Assignment
What you return must match the records word for word, except that pictures are dropped.

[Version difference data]
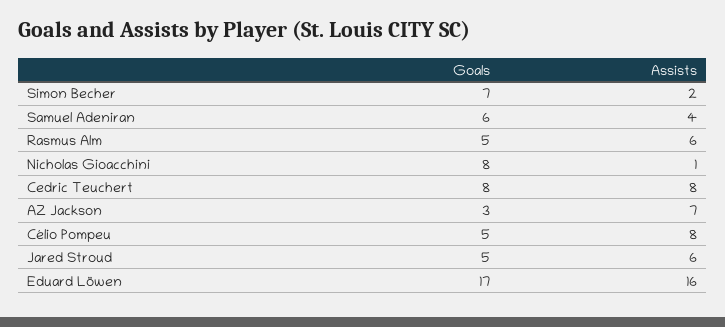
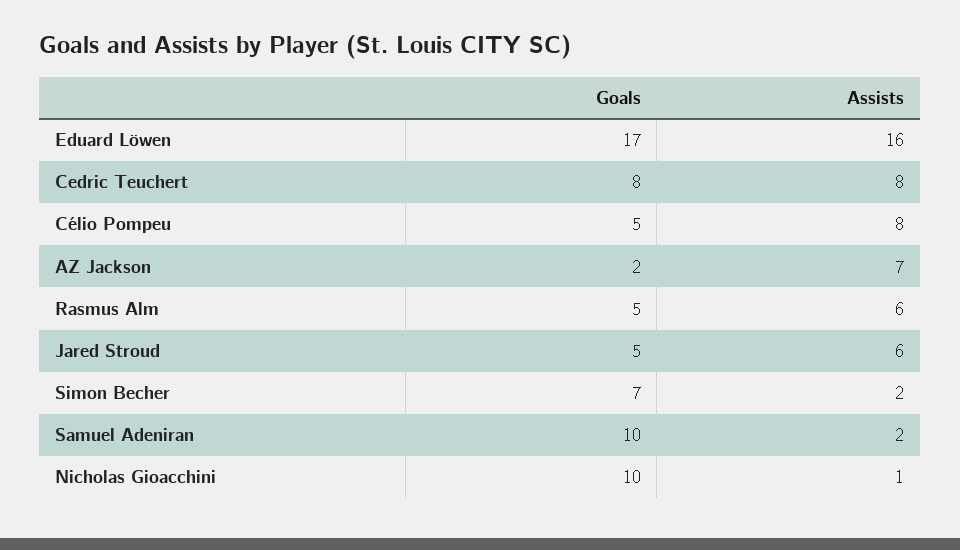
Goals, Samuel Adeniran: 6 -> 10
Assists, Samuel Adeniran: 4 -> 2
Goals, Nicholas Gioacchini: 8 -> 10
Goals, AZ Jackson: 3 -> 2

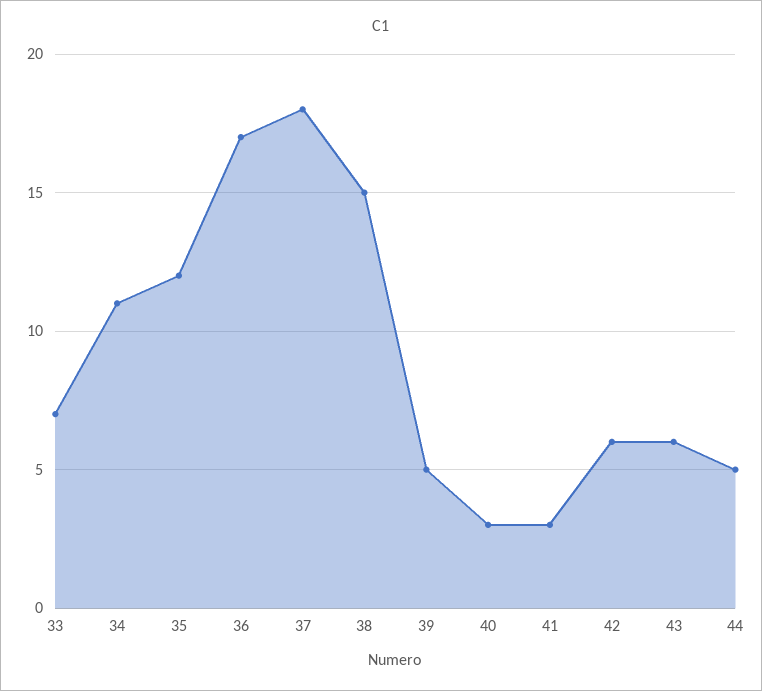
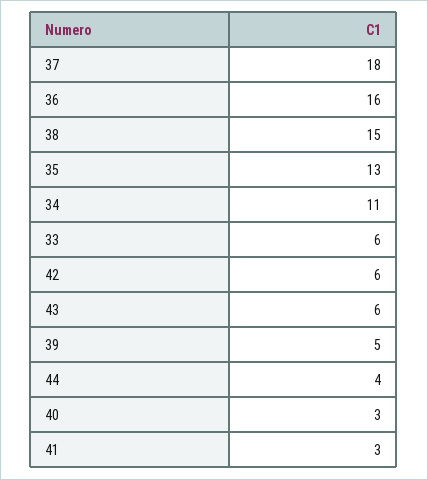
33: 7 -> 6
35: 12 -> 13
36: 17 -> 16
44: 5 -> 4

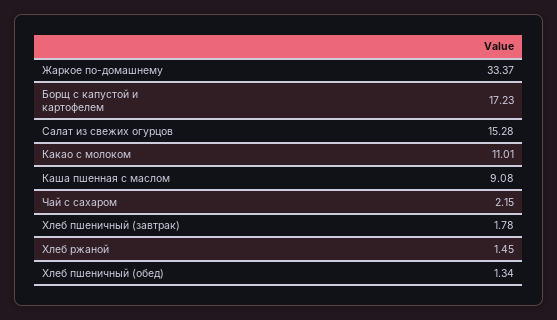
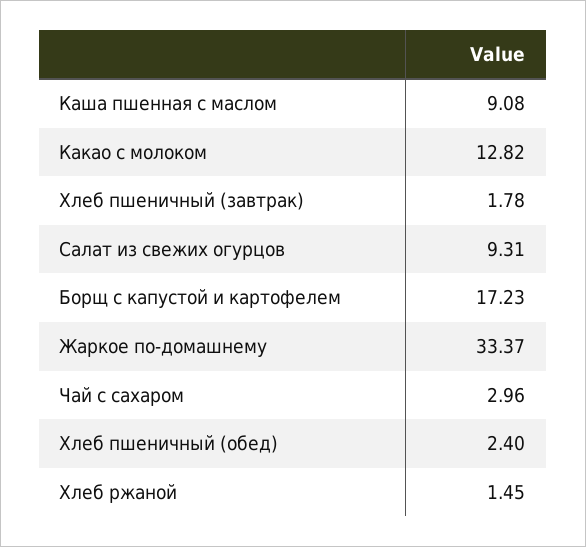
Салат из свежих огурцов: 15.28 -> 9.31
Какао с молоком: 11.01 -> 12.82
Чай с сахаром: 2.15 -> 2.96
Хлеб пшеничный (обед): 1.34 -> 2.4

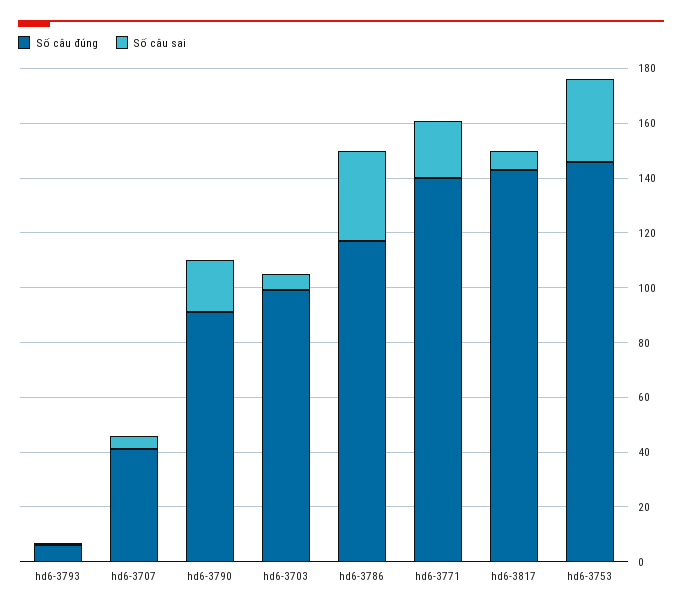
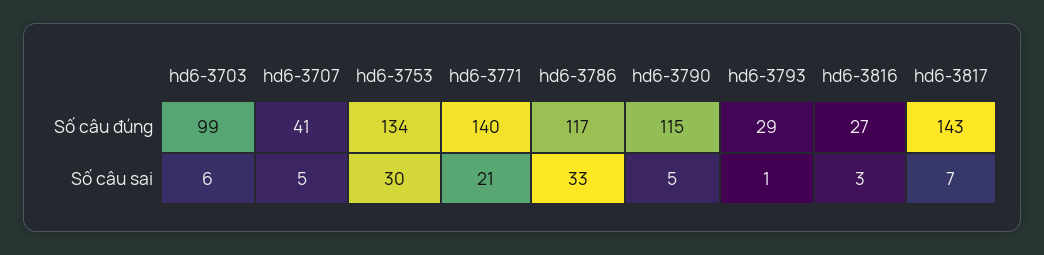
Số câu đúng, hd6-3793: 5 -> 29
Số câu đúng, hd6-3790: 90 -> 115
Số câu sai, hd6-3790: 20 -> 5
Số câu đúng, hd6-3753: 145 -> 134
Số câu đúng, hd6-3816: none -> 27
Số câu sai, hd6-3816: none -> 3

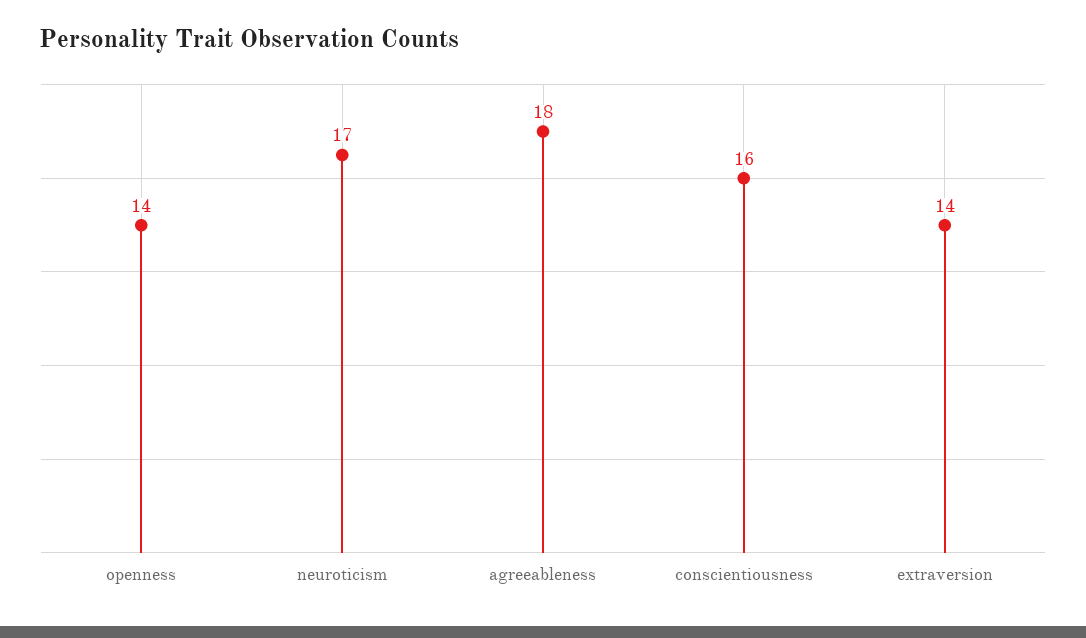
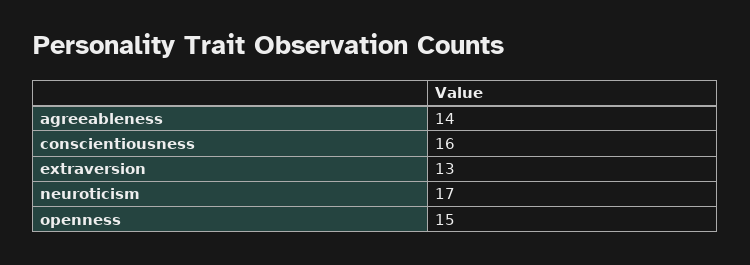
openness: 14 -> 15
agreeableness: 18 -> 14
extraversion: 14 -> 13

Final answer
Goals, Samuel Adeniran: 6 -> 10
Assists, Samuel Adeniran: 4 -> 2
Goals, Nicholas Gioacchini: 8 -> 10
Goals, AZ Jackson: 3 -> 2

33: 7 -> 6
35: 12 -> 13
36: 17 -> 16
44: 5 -> 4

Салат из свежих огурцов: 15.28 -> 9.31
Какао с молоком: 11.01 -> 12.82
Чай с сахаром: 2.15 -> 2.96
Хлеб пшеничный (обед): 1.34 -> 2.4

Số câu đúng, hd6-3793: 5 -> 29
Số câu đúng, hd6-3790: 90 -> 115
Số câu sai, hd6-3790: 20 -> 5
Số câu đúng, hd6-3753: 145 -> 134
Số câu đúng, hd6-3816: none -> 27
Số câu sai, hd6-3816: none -> 3

openness: 14 -> 15
agreeableness: 18 -> 14
extraversion: 14 -> 13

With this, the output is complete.